Disney’s Aladdin the Musical

Review by CJ

Ainsley Melham, Michael James Scott, Hiba Elchikhe, Adam-Jon Fiorentino, Troy Sussman, Robert Tripolino, Adam Murphy, Aljin Abella, George Henare

Her Majesty’s Theatre (Melbourne, Australia)

Running time:
150 minutes

Song list:
Arabian Nights. One Jump Ahead. Proud of Your Boy. These Palace Walls. Babkak, Omar, Aladdin, Kassim. A Million Miles Away. Diamond in the Rough. Friend Like Me. Act One Finale (Friend Like Me Reprise/Proud of Your Boy Reprise). Prince Ali. A Whole New World. High Adventure. Somebody’s Got Your Back. Proud of Your Boy (Reprise II). Prince Ali (Sultan Reprise). Prince Ali (Jafar Reprise). Finale Ultimo (Arabian Nights Reprise/A Whole New World Reprise).

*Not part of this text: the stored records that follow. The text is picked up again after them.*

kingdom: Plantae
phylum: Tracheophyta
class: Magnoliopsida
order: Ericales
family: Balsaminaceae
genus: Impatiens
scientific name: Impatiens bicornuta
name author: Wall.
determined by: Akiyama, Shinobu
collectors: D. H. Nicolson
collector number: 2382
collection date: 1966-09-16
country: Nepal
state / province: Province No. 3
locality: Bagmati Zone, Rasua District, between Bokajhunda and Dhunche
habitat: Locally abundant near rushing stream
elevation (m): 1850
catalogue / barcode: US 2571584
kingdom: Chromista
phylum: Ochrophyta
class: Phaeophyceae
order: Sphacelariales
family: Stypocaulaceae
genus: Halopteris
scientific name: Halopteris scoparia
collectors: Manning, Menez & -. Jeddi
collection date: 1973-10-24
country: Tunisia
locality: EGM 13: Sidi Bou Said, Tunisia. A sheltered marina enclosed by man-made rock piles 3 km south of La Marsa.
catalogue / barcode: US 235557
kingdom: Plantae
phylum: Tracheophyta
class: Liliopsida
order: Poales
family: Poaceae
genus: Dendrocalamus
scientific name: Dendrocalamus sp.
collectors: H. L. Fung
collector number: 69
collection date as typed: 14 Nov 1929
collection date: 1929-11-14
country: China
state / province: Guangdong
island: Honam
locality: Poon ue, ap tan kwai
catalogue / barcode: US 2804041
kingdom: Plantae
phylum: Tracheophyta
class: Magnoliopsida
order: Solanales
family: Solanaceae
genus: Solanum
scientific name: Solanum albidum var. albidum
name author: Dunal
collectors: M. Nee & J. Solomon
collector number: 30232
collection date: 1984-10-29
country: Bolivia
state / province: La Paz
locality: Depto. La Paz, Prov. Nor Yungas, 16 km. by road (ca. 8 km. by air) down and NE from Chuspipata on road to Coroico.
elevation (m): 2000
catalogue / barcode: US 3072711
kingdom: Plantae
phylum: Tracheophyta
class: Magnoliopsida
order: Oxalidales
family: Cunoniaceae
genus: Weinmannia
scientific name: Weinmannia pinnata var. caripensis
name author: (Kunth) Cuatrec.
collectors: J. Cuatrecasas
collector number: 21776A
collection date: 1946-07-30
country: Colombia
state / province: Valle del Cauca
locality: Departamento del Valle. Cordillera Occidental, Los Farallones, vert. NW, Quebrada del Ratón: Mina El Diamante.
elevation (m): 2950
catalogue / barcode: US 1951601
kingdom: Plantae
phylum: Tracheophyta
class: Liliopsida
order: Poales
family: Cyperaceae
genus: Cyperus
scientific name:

A young man named Aladdin (Melham) lives on what he can steal with his three friends Kassim (Fiorentino), Babkak (Sussman) and Omar (Tripolino). That is until chance encounters with Princess Jasmine (Elchikhe) and a magical genie (Scott) throw their lives completely off course.

Okay, let’s be honest. When we’re (I’m) talking about Disney, the word magical gets thrown around a lot (by me). But even ignoring the fact that there is actual magic featured in Aladdin the Musical, it. is. magical.

The cast are all fantastic in their roles. No exceptions.

I was dubious that anyone who isn’t Robin Williams could impress me as Genie, but Aladdin the Musical offers a new take on the role while maintaining the character’s integrity. Scott’s Genie is flamboyant, fun and mesmerising whenever he is onstage.

Melham is a delight to watch as Aladdin. His voice is clear and strong, his dancing on point, and his acting and reacting a delight to watch.

Elchikhe is equally entertaining as Princess Jasmine. Jasmine’s sense of wonder, adventure and bravery are well focused on in Aladdin the Musical and Elchikhe portrays them all and so much more with great talent and a beautiful voice.

Murphy and Abella excel as the wicked Jafar and Iago respectively. Murphy’s makeup as Jafar is incredible. I’m not usually one to recognise, let alone praise, a great contour but the crew nailed the “obviously and unashamedly evil” look that we have all come to know and love from Jafar’s animated incarnation.

Fiorentino, Sussman, Tripolino bring to life three characters who I had not previously known as being attached to this story. Thanks to the great work of these three actors, in addition to great writing, I liked these characters immediately. They are all very different but very fun.

The choreography featured in Aladdin the Musical is tight, beautiful and high energy. I could see Aladdin the Musical again and again, purely to watch what is going on in every part of the stage during ensemble numbers. Like many things, the minutiae that take place on stage aren’t given nearly enough credit for forming a whole filled with wonder.

The set design for Aladdin the Musical is stunning. The props, the backdrops, the pyrotechnics, lighting and other effects all come together with the finely tuned cast and costumes to create a visually spectacular event.

Aladdin the Musical has some truly breathtaking costumes and many of them downright steal the show. There are sequins aplenty, feathers galore and, at the very least, 20 thingamabobs.

I cannot praise Aladdin the Musical highly enough or recommend it strongly enough. This is two and a half hours that every Disney fan, theatre fan or lover of great performance art absolutely must see.